Irmãs gêmeas se tornam mãe e filha e o motivo faz todo sentido

A mãe das meninas morreu aos 50 anos

Ingrid Campiteli

Ingrid Campiteli ,filha de Sandra e Paulo

 

 

As duas são gêmeas bivitelinas (Foto: Reprodução / SoNoticiaBoa)

A história de vida desses irmãs é só emoção! As duas são gêmeas bivitelinas, e uma delas nasceu com Síndrome de Down. “Somos gêmeas bivitelinas [geradas em placentas diferentes]. Ocorre 1 caso a cada 1 milhão de gêmeos bivitelinos nascidos”, contou Graziela Altino Gomes, em entrevista ao SóNotíciaBoa.

A mãe das meninas morreu aos 50 anos de infarto em 2004, e já não estava mais com o pai delas. Graziela então, pediu a guarda da irmã com Down e praticamente se tornaram mãe e filha, mesmo sendo menores de idade. “Vai fazer 15 anos que minha mãe faleceu agora dia 7 de julho. Eu consegui a guarda de Rafaela há 12 anos. Em 2008 consegui a curatela dela – guarda de uma pessoa maior de 18 anos”, disse.

Mas nem sempre foi fácil, com 17 anos de idade Grazi teve que amadurecer rapidamente e entender que tinha que superar a falta da mãe e cuidar da irmã gêmea. “Eu tive um luto bem complicado. Sofri muito pra entender Deus, e o porquê… foi bem difícil para gente. Então eu me fechei pro mundo. Eu tinha tudo para ser ruim, depois da morte da minha mãe, não tinha muitas escolhas. Mas, fiquei por ela e aprendo a perdoar, sentir, querer viver com ela”, diz Graziela.

Hoje em dia, as gêmeas estão bem, com 32 anos e morando no município de Nova Cruz, no interior do Rio Grande do Norte e mantêm contato com o pai, que mora em outro estado. “Financeiramente não [temos problema]. Eu trabalho e Rafa tem a pensão dela, lutei pelos direitos dela. Somos simples, mas graças a Deus não nos falta nada material”, afirma.

Graziela trabalha como médica veterinária e vive acompanhando a irmã nos tratamentos na fonoaudióloga, psicóloga, gastro e escola. A menina estuda em colégio particular adaptada e está no 7º ano e pela primeira vez, Graziela ganhou o presente de dia das mães. “Foi o primeiro dia das mães que aceitei participar na escola dela. Ela me pedia e nunca tinha conseguido ir, mas esse ano nós fomos. Foi duro, chorei muito. Hoje eu consigo entender e sentir isso. Sou sim a mãe dela, e amo ser!”, disse.

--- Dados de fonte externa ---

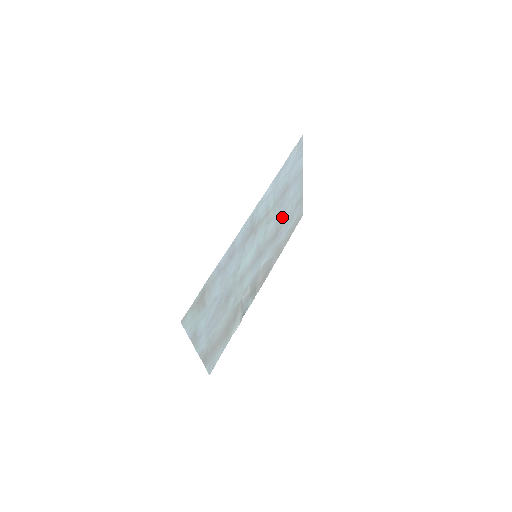
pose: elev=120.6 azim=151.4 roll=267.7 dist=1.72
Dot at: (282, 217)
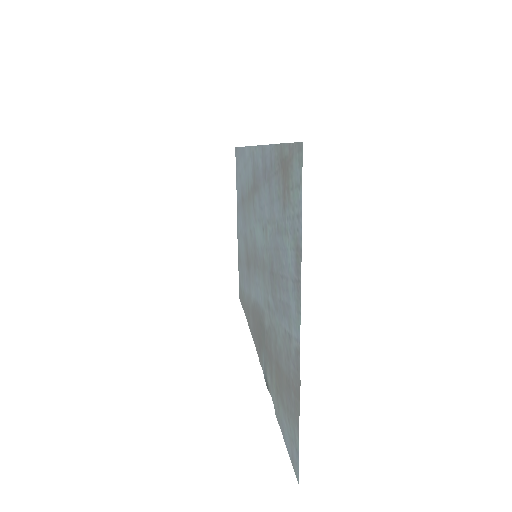
Dot at: (244, 246)
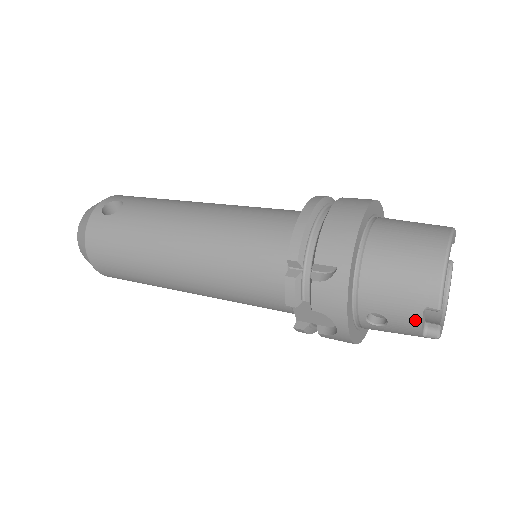
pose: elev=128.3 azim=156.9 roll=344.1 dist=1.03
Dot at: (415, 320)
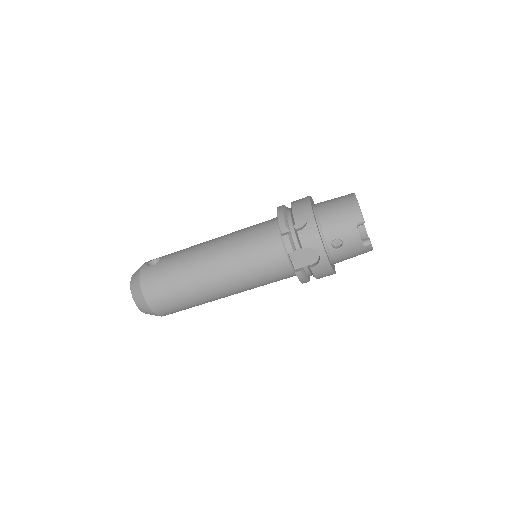
Dot at: (355, 233)
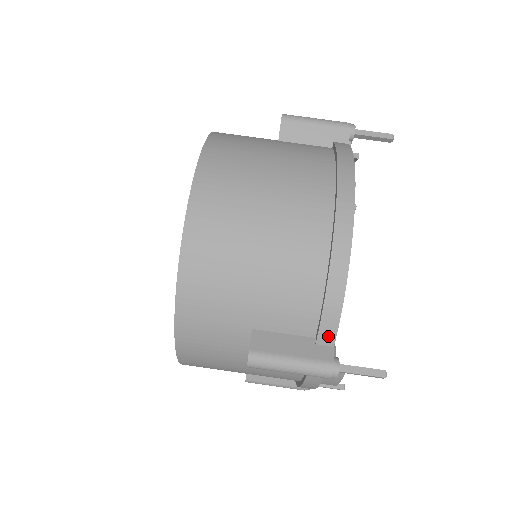
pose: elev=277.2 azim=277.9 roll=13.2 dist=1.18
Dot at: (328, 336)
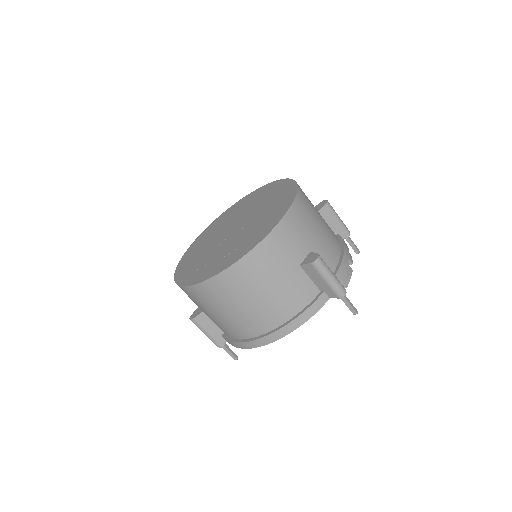
Dot at: (226, 340)
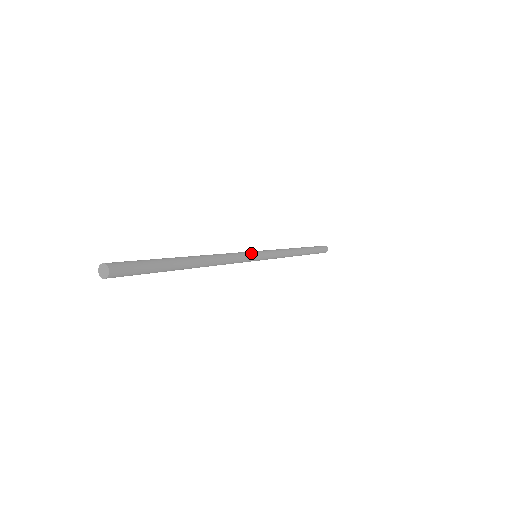
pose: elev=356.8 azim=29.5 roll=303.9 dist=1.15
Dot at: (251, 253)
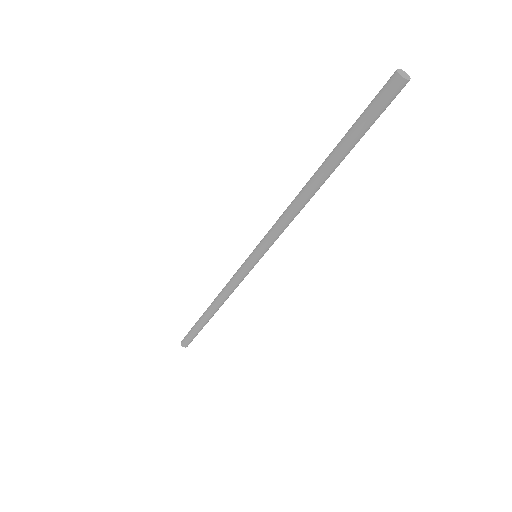
Dot at: (269, 247)
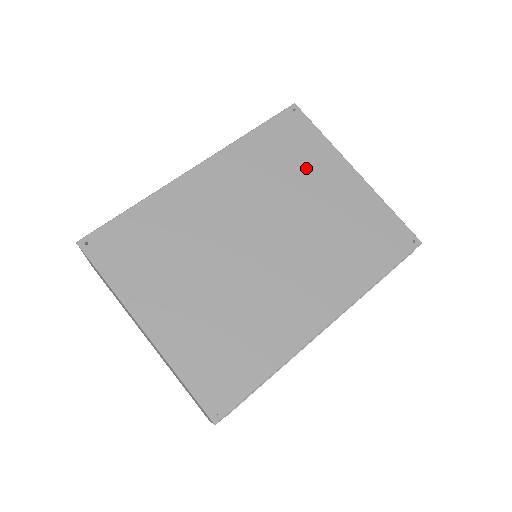
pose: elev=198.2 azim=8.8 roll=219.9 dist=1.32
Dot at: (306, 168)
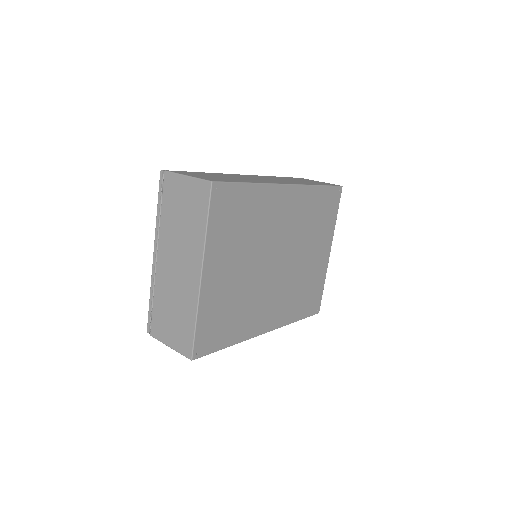
Dot at: (319, 232)
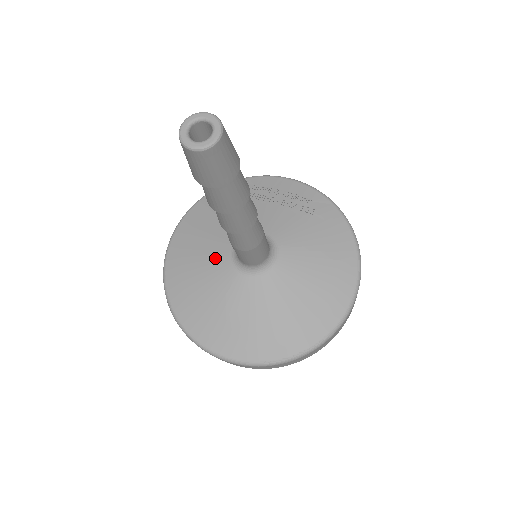
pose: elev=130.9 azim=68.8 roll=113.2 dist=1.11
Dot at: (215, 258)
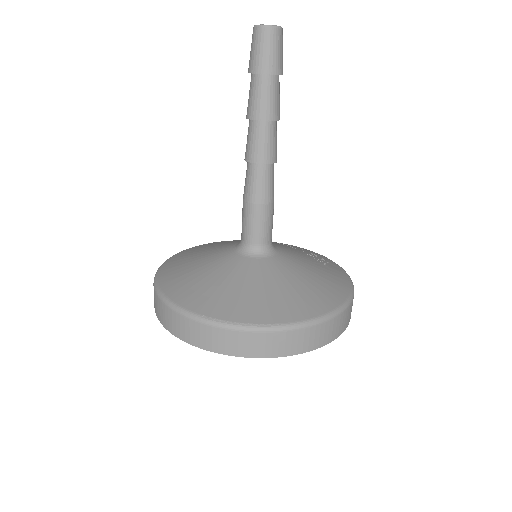
Dot at: (222, 246)
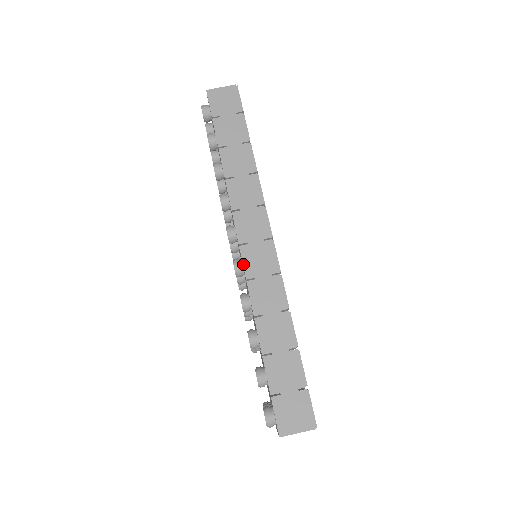
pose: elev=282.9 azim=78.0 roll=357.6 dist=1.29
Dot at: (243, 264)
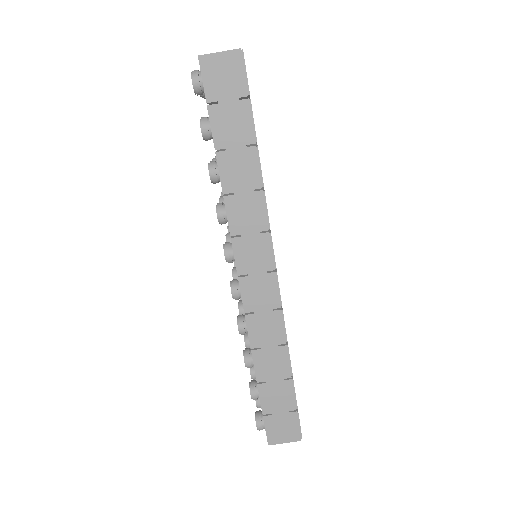
Dot at: (242, 297)
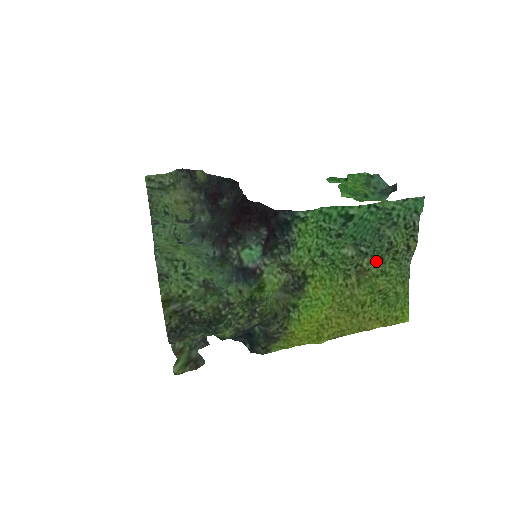
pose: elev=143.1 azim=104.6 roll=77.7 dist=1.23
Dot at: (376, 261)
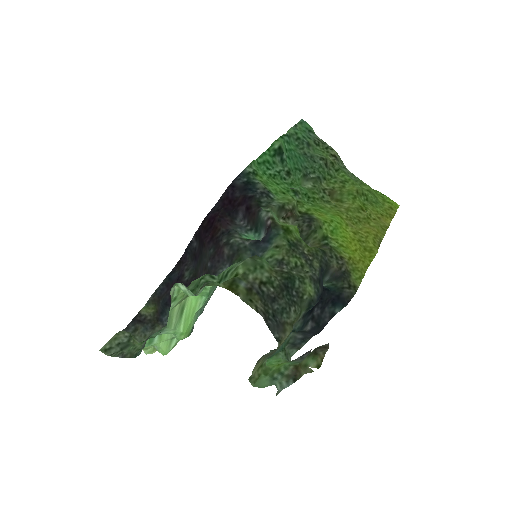
Dot at: (330, 181)
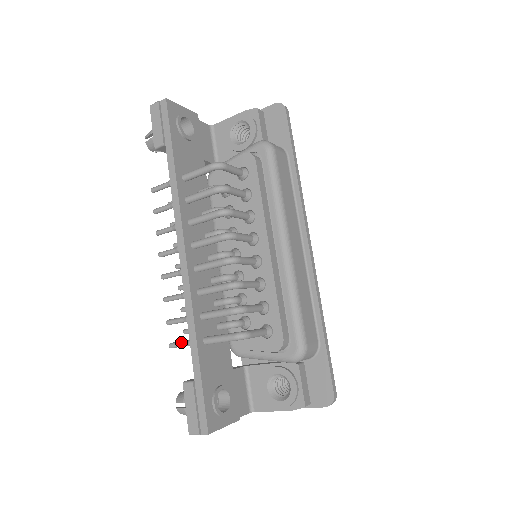
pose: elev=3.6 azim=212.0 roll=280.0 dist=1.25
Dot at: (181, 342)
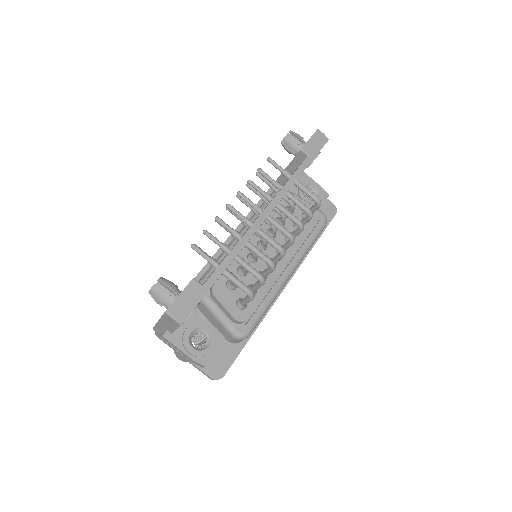
Dot at: (205, 253)
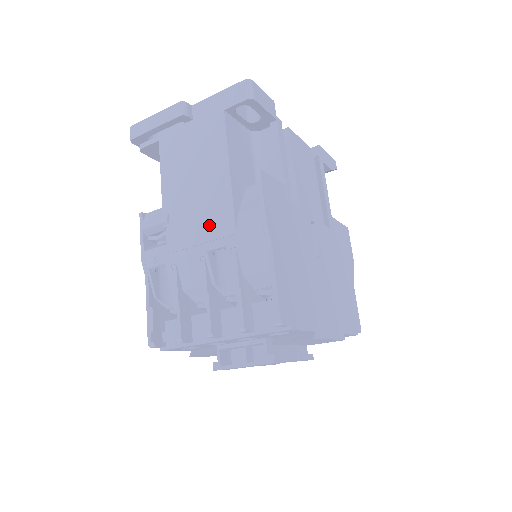
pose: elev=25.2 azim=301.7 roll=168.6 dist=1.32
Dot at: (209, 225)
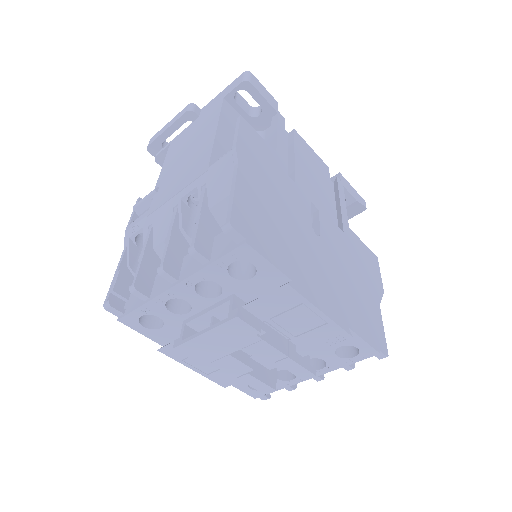
Dot at: (188, 176)
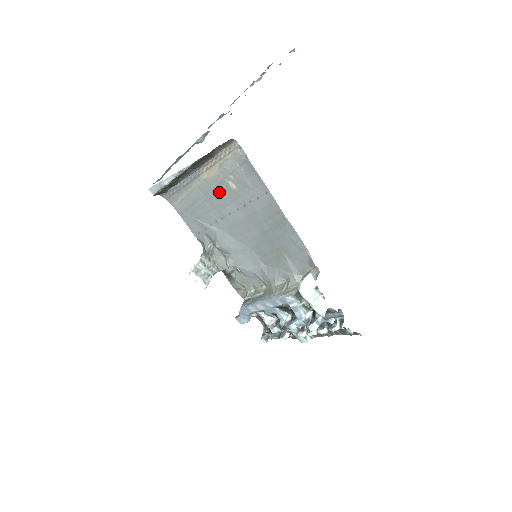
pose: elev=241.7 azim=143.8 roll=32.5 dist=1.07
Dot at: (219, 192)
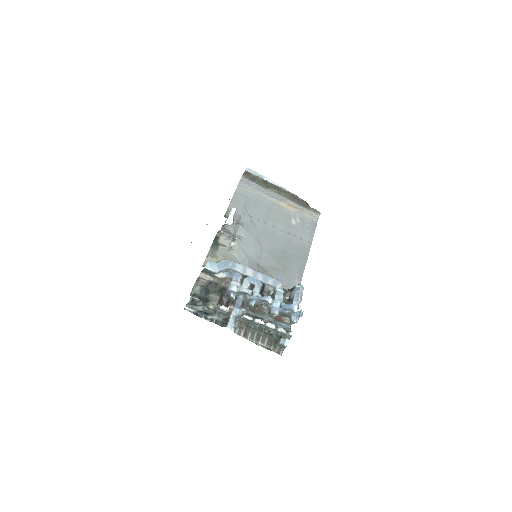
Dot at: (281, 215)
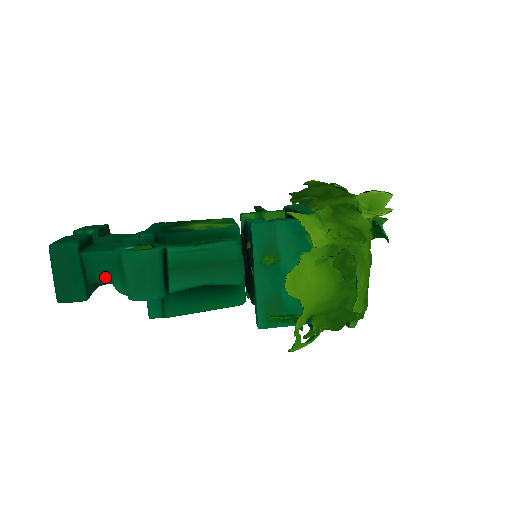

A médica veterinária confia que é uma história além de serem irmãs gêmeas ou mãe e filha. “Acredito que vai além de lanços sanguíneos… A gente viveu outras vidas juntas, não sei como. Mas, sabe aquele negócio de gêmeos sentir as coisas do outros? Nós somos assim. Ela é o que conheço de melhor nesse mundo”, concluiu.